Kini layar televisi kembali menayangkan situasi terakhir di TKP, dengan diikuti narasi dari news anchor,
"Bentrok massal antara oknum perguruan silat persatuan putra sakti atau disingkat PSPS dengan warga dari dua desa di Situbondo, terjadi pada Sabtu dinihari."
"Berawal dari euforia perayaan kenaikan pangkat puluhan oknum PSPS yang mengadakan pawai sepeda motor. Namun saat melintas di depan Desa Krubungan, Kecamatan Manyaran dan Desa Banyu Putih, Kecamatan Ranji, Kabupaten Situbondo. Beberapa oknum PSPS mengambil bendera merah putih milik salah satu warga sekitar."
“Mengetahui bahwa bendera diambil oleh oknum PSPS, warga tidak terima dan terjadi cekcok antara warga dan oknum PSPS."
"Oknum PSPS yang tak terima dengan tindakan beberapa warga desa, kemudian kembali pada Sabtu dini hari dengan membawa lebih banyak oknum PSPS dan massa yang diperkirakan berjumlah ratusan orang."

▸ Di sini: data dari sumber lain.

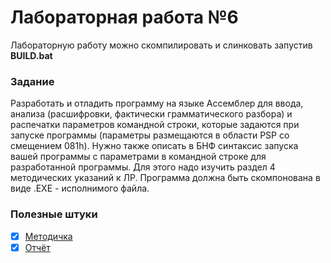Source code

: # Лабораторная работа №6

Лабораторную работу можно скомпилировать и слинковать запустив **BUILD.bat**

### Задание

Разработать и отладить программу на языке Ассемблер для ввода, анализа (расшифровки, фактически грамматического разбора) и распечатки параметров командной строки, которые задаются при запуске программы (параметры размещаются в области PSP со смещением 081h). Нужно также описать в БНФ синтаксис запуска вашей программы с параметрами в командной строке для разработанной программы. Для этого надо изучить раздел 4 методических указаний к ЛР. Программа должна быть скомпонована в виде .ЕХЕ - исполнимого файла.

### Полезные штуки
- [x] [Методичка](https://github.com/bestK1ngArthur/IU5/blob/master/4%20%D1%81%D0%B5%D0%BC%D0%B5%D1%81%D1%82%D1%80/%D0%A1%D0%B8%D1%81%D1%82%D0%B5%D0%BC%D0%BD%D0%BE%D0%B5%20%D0%BF%D1%80%D0%BE%D0%B3%D1%80%D0%B0%D0%BC%D0%BC%D0%B8%D1%80%D0%BE%D0%B2%D0%B0%D0%BD%D0%B8%D0%B5/Lab3/Description.pdf)
- [x] [Отчёт](https://github.com/bestK1ngArthur/IU5/raw/master/4%20семестр/Системное%20программирование/Lab6/Review.doc)
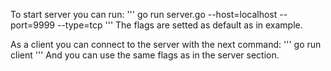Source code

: To start server you can run:
'''
go run server.go --host=localhost  --port=9999 --type=tcp 
'''
The flags are setted as default as in example.

As a client you can connect to the server with the next command:
'''
go run client
'''
And you can use the same flags as in the server section.
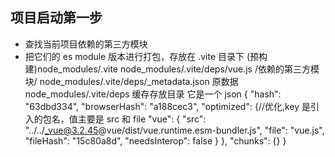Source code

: <!--
 * @Author: qwh 15806293089@163.com
 * @Date: 2022-11-16 16:39:24
 * @LastEditors: qwh 15806293089@163.com
 * @LastEditTime: 2022-11-16 17:02:39
 * @FilePath: /vite2022/step.md
 * @Description: 这是默认设置,请设置`customMade`, 打开koroFileHeader查看配置 进行设置: https://github.com/OBKoro1/koro1FileHeader/wiki/%E9%85%8D%E7%BD%AE
-->

## 项目启动第一步

- 查找当前项目依赖的第三方模块
- 把它们的 es module 版本进行打包，存放在 .vite 目录下 (预构建)node_modules/.vite
  node_modules/.vite/deps/vue.js /依赖的第三方模块/
  node_modules/.vite/deps/\_metadata.json 原数据
  node_modules/.vite/deps 缓存存放目录
  它是一个 json
  {
  "hash": "63dbd334",
  "browserHash": "a188cec3",
  "optimized": {//优化,key 是引入的包名，值主要是 src 和 file
  "vue": {
  "src": "../../_vue@3.2.45@vue/dist/vue.runtime.esm-bundler.js",
  "file": "vue.js",
  "fileHash": "15c80a8d",
  "needsInterop": false
  }
  },
  "chunks": {}
  }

"Mereka melakukan penyerangan ke rumah warga dengan melempar batu serta melakukan pengerusakan barang milik warga diantaranya, rumah, kios serta mobil."
"Selain melakukan pengerusakan mereka juga melakukan penganiayaan terhadap warga sekitar."

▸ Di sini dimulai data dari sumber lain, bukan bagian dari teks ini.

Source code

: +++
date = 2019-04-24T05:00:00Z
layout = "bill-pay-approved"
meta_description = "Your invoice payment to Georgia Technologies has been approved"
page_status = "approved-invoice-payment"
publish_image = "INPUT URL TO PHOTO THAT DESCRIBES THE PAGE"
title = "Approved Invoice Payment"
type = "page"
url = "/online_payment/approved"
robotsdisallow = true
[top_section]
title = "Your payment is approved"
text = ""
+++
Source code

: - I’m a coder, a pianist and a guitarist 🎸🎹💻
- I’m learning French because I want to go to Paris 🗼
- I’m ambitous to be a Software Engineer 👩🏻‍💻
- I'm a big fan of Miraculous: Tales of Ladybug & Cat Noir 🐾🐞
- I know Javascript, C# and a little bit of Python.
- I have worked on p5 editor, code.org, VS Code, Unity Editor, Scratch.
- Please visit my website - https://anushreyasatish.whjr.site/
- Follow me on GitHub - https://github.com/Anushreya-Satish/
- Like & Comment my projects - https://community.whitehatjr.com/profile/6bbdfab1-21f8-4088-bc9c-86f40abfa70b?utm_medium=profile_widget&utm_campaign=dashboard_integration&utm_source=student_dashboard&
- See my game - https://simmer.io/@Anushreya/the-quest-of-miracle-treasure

"Berikut kita saksikan wawancara khusus reporter kami dengan Direskrimum Polda Jatim."
Kini layar televisi beralih menayangkan kegiatan reporter yang sedang mewawancarai seseorang,
"Pemirsa, sekarang kami telah bersama Kombes Wiratama Yuda, Direskrimum (direktur reserse kriminal umum) Polda Jatim, yang akan memberikan penjelasan terkini mengenai kasus kekerasan massal di Situbondo."
Kamera mulai memfokuskan gambar pada seorang berpakaian dinas lengkap yang mulai memberikan statement.

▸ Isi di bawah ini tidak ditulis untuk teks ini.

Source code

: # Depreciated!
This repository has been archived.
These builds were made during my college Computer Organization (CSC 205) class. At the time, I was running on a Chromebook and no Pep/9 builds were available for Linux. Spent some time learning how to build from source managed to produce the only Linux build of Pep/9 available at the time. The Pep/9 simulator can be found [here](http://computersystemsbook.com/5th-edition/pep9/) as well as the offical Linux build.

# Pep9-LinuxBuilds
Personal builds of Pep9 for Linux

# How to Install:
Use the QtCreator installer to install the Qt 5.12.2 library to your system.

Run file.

"Hari Sabtu pagi, Polres Situbondo mendapatkan laporan dari warga bahwa ada pengerusakan dan penganiayaan terhadap warga Desa Banyu putih dan Desa Krubungan Kecamatan Ranji."
Layar televisi jelas menayangkan gambar orang dengan penampilan yang persis sama seperti yang merengkuh tubuh lemah Anja di kamar hotel dini hari tadi. Namun kali ini lengkap dengan tulisan yang tertera sangat jelas di layar televisi,
Kombes Pol Wiratama Yuda,
Direskrimum Polda Jatim.
"Atas laporan tersebut, anggota kami langsung menuju ke lokasi melakukan penyelidikan."
Matanya tak lagi melihat ke layar televisi, namun telah beralih kearah ponsel yang masih digenggamnya dengan telapak tangan berkeringat.
"Itu Pak Tama keluar di TV," pengemudi mobil semakin memperjelas keadaan.
"Sejauh ini, kasus masih kita lakukan proses penyidikan lebih lanjut. Di back up penuh oleh jajaran Polda Jatim."
"Peristiwa ini sangat kami sesalkan, terlebih karena melibatkan anak-anak dibawah umur."
Suara Kombes Wiratama Yuda sampai saat ini masih terdengar menggema dari layar televisi, namun ia tak lagi berkonsentrasi karena kini tangannya yang telah berkeringat bahkan mulai gemetaran saat hendak kembali mengetik di dalam ponsel. Bayangan gelap tentang masa depan kini semakin suram. Ia bahkan tak lagi melihat apa-apa di depan sana. Hitam, pekat, kosong, tanpa daya.
"Itu baru satu kakak," ujar pengemudi mobil sambil menggelengkan kepala dan melihatnya iba.
"Kakak yang satu lagi nggak beda jauh sama Pak Tama."
"Belum bapaknya."
Ia bahkan harus menelan ludah terlebih dahulu agar memiliki kekuatan untuk berbicara, "S-saya hubungi Kakak saya dulu, Pak."
Pengemudi mobil mengangguk, "Bilang kamu pergi semingguan. Kemana kek, tapi jangan sampai keluarga kamu curiga."
"Jangan takut," sambung pengemudi mobil lagi. "Kamu nggak akan diapa-apain disini. Pak Tama udah wanti-wanti jangan sampai ada yang berani nyentuh kamu."
"Cuma memang nggak bisa keluar sebelum Pak Tama datang."
"Tunggu aja disini. Anggap lagi nginep di rumah orang."